** Opening Dataset content block **

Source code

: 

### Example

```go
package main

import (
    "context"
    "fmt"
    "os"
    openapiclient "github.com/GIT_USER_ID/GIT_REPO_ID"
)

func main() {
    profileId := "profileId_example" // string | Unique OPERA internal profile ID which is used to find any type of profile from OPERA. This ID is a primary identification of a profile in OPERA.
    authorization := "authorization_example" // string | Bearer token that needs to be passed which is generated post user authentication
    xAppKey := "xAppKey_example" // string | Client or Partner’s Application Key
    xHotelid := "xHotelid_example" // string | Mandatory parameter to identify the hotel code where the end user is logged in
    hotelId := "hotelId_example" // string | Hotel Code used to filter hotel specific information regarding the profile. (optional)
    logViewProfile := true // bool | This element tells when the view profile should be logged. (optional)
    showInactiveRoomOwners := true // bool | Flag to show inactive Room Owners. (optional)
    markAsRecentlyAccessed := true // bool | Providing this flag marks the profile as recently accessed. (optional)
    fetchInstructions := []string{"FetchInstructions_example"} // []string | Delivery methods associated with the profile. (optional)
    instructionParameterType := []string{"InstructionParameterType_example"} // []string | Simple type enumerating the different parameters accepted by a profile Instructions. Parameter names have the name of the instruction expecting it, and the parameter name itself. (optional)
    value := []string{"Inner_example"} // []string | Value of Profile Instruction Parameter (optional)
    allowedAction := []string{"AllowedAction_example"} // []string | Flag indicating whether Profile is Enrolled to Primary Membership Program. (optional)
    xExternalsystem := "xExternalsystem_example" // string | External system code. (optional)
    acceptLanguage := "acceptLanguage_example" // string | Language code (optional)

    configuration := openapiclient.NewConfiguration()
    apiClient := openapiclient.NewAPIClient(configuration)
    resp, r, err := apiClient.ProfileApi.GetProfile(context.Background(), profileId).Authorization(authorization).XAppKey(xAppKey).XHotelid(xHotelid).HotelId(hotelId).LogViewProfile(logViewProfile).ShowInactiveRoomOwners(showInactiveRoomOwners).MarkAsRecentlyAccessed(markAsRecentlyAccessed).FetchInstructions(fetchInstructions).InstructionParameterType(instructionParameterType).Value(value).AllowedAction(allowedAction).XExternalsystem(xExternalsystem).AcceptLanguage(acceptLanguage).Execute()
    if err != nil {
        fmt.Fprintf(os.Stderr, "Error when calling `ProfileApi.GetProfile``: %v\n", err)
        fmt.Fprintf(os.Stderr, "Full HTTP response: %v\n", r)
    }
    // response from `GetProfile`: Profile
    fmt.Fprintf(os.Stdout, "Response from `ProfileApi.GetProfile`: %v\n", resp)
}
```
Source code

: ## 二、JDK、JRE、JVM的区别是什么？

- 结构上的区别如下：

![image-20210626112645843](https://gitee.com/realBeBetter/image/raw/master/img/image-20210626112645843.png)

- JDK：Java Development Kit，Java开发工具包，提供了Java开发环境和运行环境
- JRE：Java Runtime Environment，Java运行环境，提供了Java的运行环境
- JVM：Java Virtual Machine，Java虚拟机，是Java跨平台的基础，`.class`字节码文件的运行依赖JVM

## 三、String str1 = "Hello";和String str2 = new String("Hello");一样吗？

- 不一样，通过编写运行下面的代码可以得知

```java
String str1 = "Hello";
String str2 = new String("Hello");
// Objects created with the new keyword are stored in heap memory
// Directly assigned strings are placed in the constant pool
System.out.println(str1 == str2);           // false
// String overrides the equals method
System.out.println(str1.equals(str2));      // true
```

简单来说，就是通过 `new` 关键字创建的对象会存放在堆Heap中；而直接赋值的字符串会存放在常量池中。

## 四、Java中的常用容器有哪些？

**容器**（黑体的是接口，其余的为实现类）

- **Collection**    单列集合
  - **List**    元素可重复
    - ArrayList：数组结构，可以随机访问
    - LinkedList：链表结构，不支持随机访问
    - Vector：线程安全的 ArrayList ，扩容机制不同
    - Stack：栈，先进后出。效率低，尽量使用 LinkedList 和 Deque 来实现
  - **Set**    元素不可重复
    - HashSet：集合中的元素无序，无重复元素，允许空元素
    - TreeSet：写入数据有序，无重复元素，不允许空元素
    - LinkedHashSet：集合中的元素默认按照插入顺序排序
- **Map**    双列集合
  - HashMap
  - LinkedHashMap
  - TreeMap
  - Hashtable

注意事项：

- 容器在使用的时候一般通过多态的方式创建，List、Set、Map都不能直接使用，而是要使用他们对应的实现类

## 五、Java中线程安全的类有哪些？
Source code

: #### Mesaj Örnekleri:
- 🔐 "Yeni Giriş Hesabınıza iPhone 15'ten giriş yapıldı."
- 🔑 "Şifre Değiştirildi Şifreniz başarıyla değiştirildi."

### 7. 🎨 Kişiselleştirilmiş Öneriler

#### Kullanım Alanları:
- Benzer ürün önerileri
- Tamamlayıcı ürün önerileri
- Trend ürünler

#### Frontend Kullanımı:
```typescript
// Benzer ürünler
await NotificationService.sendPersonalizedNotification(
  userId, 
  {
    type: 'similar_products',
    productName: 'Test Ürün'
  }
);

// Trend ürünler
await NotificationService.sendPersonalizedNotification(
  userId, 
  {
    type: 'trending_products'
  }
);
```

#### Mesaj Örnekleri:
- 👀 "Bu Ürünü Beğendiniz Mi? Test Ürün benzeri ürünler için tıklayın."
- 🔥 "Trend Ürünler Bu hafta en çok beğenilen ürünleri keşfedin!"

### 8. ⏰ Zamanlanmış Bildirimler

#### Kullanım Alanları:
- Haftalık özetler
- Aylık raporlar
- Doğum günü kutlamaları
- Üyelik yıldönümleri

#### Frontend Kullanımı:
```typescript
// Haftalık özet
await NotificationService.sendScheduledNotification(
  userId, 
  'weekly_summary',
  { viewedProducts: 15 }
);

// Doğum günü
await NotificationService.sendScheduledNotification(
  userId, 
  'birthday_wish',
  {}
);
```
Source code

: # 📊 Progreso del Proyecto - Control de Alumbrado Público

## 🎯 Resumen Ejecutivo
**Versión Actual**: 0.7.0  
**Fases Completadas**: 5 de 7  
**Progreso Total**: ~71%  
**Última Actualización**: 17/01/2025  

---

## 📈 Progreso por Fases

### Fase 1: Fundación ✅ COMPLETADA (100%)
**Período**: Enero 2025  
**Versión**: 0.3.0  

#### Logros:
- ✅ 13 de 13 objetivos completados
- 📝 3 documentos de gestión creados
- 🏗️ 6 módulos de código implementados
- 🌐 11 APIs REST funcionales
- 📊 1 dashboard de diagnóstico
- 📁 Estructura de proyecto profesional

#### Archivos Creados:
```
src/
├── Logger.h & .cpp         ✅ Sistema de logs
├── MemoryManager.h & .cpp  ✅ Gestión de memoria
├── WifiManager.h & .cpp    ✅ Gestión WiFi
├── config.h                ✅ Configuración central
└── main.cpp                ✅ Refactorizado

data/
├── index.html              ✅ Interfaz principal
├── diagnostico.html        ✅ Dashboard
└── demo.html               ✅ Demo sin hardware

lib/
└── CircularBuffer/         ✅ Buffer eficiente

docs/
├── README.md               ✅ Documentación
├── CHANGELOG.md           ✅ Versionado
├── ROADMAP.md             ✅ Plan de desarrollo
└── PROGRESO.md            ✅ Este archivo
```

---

** Closing Dataset content block **

→ **What the exercise asks**: Every line above that has the string "configuration" needs to be copied.

→ **Result for this task**:
    configuration := openapiclient.NewConfiguration()
    apiClient := openapiclient.NewAPIClient(configuration)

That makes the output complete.